For World Cup victory is what Sir Alf Ramsey both promised and, more pertinently, achieved. England's 1966 success, fulfilling Ramsey's pledge of 1962-63, represents English football's gold standard. Not one of his successors - and Kevin Keegan, not including caretakers, is the seventh - has matched it. Bobby Robson, in 1990, reached the semi-final; Ron Greenwood made the quarter-finals eight years earlier. Glenn Hoddle, last year, managed the second round, while Don Revie and Graham Taylor did not even qualify. The other manager, Terry Venables, did not contest a World Cup but in 1996, in a European Championship hosted by England, guided the team to a semi-final. Expectations had declined enough by then for this to be regarded as relatively successful, but many people still felt that England should have won the competition.
This level of expectation stems partly from England's historical role in the development of the game but primarily from "1966 and all that". This success, which followed four World Cup failures under Walter Winterbottom, restored England's faith in its footballers' natural pre-eminence just as it was being dissipated. That peak, however, has steadily declined since with the failure of successive managers to repeat it but, as Hoddle found in the summer, is always bubbling beneath the surface.
Ramsey's critics will argue that it is because of 1966 that England have subsequently failed to win the World Cup. It is claimed that his reliance on 4-3-3 and later 4-4-2, a formation so English it gave birth to a magazine title, had hamstrung successive England teams.

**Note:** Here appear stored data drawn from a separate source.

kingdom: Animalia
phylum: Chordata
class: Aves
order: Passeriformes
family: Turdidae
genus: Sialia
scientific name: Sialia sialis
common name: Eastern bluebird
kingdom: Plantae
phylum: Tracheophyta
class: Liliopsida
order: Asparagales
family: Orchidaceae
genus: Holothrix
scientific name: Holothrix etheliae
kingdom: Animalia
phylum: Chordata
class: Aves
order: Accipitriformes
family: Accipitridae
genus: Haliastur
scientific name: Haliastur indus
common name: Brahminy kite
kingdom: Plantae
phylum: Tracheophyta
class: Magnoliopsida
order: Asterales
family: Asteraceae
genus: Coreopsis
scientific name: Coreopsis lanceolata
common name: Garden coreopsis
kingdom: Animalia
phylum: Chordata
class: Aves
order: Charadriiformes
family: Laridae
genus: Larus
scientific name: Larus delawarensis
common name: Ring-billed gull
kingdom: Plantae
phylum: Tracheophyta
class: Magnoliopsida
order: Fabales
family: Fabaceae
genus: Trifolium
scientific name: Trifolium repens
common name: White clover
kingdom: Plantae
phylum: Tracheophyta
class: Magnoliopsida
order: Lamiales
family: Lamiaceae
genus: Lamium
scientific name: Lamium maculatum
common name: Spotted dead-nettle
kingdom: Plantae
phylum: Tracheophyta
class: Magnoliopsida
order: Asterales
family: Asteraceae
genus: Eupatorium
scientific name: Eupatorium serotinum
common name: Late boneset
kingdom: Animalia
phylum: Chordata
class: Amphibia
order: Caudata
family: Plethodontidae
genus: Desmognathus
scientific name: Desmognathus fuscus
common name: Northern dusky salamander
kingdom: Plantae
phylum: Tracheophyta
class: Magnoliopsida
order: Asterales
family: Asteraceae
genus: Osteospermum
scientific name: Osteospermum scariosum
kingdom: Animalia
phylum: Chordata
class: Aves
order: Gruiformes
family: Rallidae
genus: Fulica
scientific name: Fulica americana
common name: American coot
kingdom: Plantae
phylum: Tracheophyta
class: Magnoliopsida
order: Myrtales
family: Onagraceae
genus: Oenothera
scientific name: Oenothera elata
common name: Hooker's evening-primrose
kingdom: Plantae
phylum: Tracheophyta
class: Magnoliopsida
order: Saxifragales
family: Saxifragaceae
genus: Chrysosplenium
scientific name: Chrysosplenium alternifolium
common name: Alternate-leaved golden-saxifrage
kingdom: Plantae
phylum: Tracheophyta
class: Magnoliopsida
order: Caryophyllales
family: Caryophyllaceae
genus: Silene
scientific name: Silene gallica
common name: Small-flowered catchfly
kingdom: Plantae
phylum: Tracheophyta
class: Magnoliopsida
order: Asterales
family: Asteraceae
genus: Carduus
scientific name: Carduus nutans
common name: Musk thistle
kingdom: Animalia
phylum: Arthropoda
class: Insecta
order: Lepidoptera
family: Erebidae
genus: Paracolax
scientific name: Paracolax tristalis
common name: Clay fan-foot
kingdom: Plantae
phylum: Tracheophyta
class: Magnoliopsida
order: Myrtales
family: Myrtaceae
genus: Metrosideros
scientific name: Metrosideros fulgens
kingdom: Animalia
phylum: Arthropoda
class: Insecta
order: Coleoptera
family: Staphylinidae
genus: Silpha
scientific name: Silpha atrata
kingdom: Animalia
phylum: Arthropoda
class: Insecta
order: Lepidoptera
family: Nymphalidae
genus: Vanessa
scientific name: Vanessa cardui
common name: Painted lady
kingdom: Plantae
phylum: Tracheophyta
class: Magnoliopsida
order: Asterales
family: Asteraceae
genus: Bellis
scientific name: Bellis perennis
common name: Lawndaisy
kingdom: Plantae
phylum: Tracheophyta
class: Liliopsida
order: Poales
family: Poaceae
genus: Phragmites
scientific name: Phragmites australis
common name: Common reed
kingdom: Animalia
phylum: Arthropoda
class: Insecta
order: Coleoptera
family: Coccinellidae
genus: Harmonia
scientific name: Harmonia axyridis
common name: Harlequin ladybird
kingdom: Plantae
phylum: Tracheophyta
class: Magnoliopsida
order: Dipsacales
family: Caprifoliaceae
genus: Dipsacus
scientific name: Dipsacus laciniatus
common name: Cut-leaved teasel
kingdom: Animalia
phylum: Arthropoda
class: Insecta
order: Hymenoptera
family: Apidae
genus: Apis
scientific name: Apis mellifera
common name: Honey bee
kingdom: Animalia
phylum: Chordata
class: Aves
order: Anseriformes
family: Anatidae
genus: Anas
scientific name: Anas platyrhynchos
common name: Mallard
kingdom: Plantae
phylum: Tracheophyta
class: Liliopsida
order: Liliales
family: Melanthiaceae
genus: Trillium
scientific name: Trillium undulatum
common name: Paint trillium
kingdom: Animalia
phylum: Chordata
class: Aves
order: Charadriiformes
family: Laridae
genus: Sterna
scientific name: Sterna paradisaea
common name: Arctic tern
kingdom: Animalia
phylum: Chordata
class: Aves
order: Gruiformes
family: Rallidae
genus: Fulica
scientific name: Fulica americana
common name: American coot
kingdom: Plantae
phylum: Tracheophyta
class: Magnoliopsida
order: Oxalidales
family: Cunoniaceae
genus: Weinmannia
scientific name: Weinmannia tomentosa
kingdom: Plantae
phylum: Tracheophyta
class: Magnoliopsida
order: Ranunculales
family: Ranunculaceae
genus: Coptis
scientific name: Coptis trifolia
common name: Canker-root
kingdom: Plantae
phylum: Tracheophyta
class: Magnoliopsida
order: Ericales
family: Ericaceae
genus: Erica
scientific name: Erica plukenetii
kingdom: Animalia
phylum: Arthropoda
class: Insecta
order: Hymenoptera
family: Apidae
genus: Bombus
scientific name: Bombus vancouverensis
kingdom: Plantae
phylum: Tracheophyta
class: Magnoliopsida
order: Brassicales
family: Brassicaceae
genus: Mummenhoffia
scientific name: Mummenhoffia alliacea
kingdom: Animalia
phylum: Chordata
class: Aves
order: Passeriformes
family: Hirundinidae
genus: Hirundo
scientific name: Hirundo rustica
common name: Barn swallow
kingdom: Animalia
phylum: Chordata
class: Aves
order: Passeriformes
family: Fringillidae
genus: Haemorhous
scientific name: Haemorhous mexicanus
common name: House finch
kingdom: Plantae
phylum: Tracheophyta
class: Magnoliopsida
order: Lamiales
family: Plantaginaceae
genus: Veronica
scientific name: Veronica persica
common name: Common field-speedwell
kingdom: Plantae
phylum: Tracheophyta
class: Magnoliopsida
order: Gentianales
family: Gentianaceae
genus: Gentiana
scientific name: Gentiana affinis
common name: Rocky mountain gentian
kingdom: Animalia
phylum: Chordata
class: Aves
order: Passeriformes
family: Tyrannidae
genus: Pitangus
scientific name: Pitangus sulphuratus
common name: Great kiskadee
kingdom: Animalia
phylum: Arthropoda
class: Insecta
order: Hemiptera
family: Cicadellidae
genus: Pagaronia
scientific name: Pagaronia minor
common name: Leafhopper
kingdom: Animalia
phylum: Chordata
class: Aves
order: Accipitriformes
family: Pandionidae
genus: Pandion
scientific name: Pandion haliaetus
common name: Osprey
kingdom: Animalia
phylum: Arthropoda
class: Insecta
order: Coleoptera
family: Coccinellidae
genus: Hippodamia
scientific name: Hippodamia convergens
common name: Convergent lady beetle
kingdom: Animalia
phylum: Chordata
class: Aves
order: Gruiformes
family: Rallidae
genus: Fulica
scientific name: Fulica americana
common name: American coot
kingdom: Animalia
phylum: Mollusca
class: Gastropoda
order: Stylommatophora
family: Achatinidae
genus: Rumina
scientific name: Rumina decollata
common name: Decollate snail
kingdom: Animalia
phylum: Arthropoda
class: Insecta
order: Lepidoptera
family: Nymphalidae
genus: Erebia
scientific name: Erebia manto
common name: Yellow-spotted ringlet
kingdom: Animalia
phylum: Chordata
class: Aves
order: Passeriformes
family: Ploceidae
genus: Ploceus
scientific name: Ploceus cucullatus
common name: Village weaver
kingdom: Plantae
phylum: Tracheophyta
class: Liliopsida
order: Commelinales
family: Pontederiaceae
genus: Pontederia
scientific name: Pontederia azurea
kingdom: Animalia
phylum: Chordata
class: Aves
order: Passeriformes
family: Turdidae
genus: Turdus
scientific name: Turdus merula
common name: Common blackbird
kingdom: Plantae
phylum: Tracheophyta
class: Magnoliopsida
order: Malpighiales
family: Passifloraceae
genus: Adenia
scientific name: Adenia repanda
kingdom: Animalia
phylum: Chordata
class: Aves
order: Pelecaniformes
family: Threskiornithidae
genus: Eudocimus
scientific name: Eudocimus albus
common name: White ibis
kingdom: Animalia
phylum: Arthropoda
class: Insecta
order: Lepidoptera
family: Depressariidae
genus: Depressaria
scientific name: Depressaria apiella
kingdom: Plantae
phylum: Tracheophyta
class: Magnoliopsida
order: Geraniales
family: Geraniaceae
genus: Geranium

Yet France won the World Cup last year playing 4-4-2; Brazil did the same in 1990. The formation has not been the problem so much as the availability of players to the manager of the time. In this respect, '66 may be responsible for having introduced a sense of complacency at the upper levels of the English game which delayed the reforms Winterbottom and, later, Allan Wade, a successor as head of coaching, wanted.
Ramsey's formation was perfectly logical at the time. He tried wingers, using John Connelly and Terry Paine early on in the World Cup campaign. When the team failed to function adequately with them he settled for a midfield in which Alan Ball and Martin Peters, midfielders rather than wingers, filled the flanks. It was, as the result suggested, the best use of the players available.
While many England managers have struggled to live up to his legacy all have benefited from his strength of character. When Ramsey took over he insisted that he, and he alone, would be responsible for team selection. Winterbottom originally simply coached a team selected by others and never quite shook off outside influence. Ramsey refused to countenance interference, even threatening to resign during the 1966 World Cup when it was hinted that he should drop Nobby Stiles following a bad foul by the player in a match against France.
National cricket managers still have to deal with a selection committee, while national rugby coaches only gained independence a decade ago.
While English football managers do have to deal with a number of factors outside their control, notably relating to the power of the clubs, they are essentially masters of their own destiny. This is Ramsey's legacy to Keegan but, unfortunately for the current England coach, so is the belief that he should deliver the World Cup just as Ramsey did 23 years ago.